SeqAn and NLopt use this two-tier strategy. GoogleTest is always fetched via FetchContent (no find_package() fallback) to ensure a consistent test framework version.
| Dependency | License | Resolution |
|---|---|---|
| SeqAn 2.5.2 | BSD 3-Clause | find_package() / FetchContent |
| GoogleTest | BSD 3-Clause | FetchContent only |
| NLopt | MIT | find_package() / FetchContent |
| skewer | MIT | Vendored (local modifications, see skewer/MODIFICATIONS.md) |
Why skewer is vendored
ReSeq2 uses only the core bit-masked k-difference adapter matching algorithm from skewer. The vendored copy carries namespace wrapping, unused code removal, and C++20 compatibility fixes that are not suitable for upstreaming. See skewer/MODIFICATIONS.md for the full list of changes.
System dependencies (Boost, ZLIB, BZip2) must be installed before building --- they are not fetched automatically.
Test Structure¶
Each core component has a corresponding *Test.cpp / *Test.h pair:
reseq/
AdapterStatsTest.cpp AdapterStatsTest.h
CoverageStatsTest.cpp CoverageStatsTest.h
ErrorStatsTest.cpp ErrorStatsTest.h
SimulatorTest.cpp SimulatorTest.h
...
All test classes inherit from BasicTestClass.hpp, which extends ::testing::Test and provides shared test fixtures.

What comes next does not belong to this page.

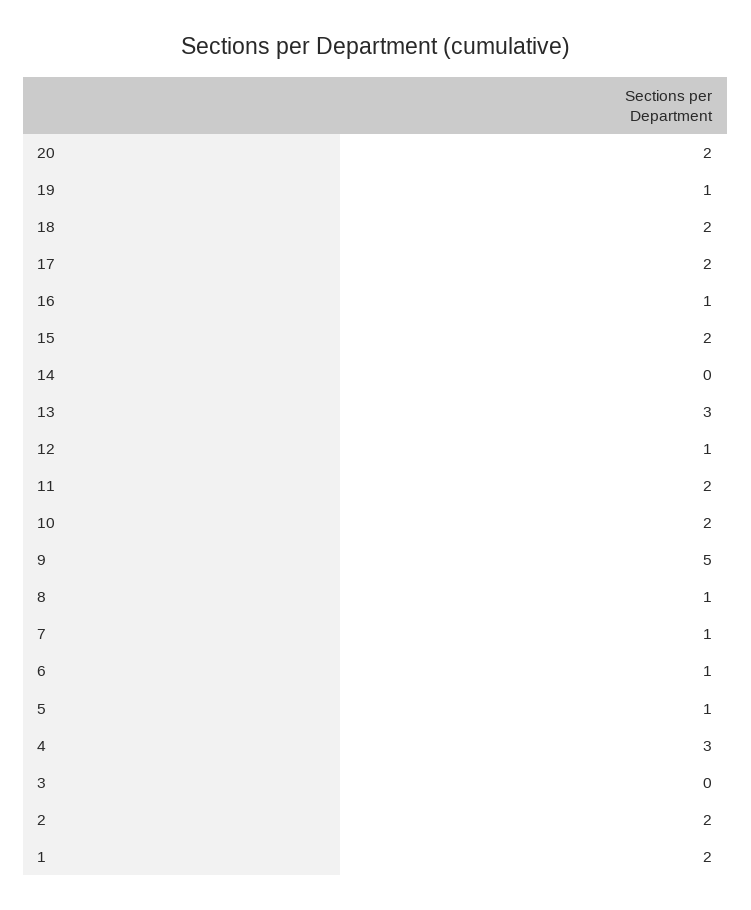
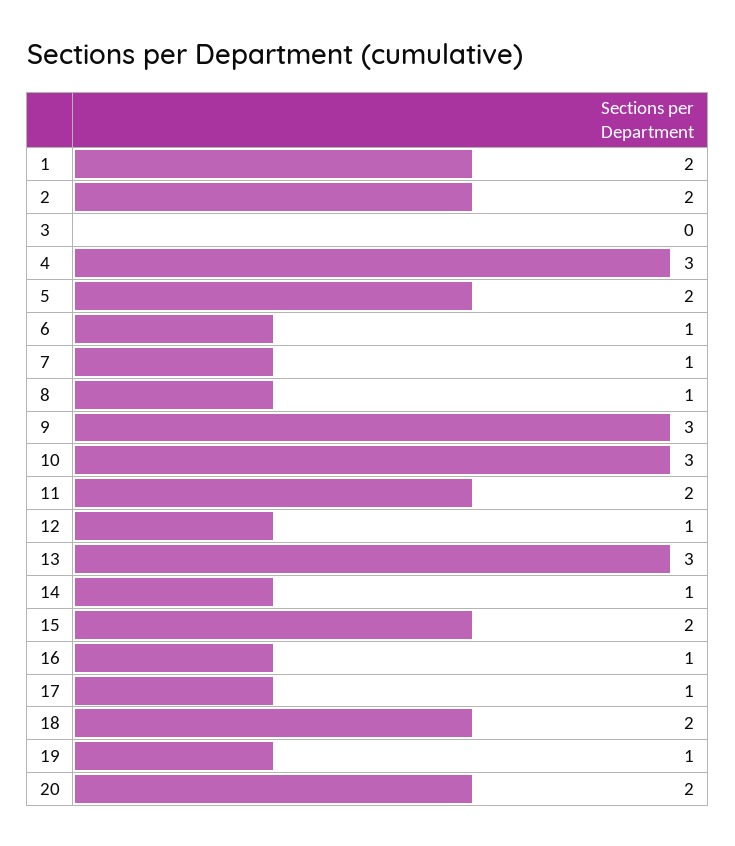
17: 2 -> 1
14: 0 -> 1
10: 2 -> 3
9: 5 -> 3
5: 1 -> 2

Test data lives in test/ and includes E. coli and Drosophila reference genomes, BAM files, and adapter sequences. The test/download_test_data.sh script fetches large test files that are not checked into the repository.
Tests are compiled into the single reseq2_test binary and run via CTest. See Building for details on running and filtering tests.
Versioning¶
The single source of truth for the version number is the VERSION file in the repository root (currently 1.1.0). CMake reads this file at configure time and generates version macros via CMakeConfig.h.in, including RESEQ_GIT_VERSION from git describe.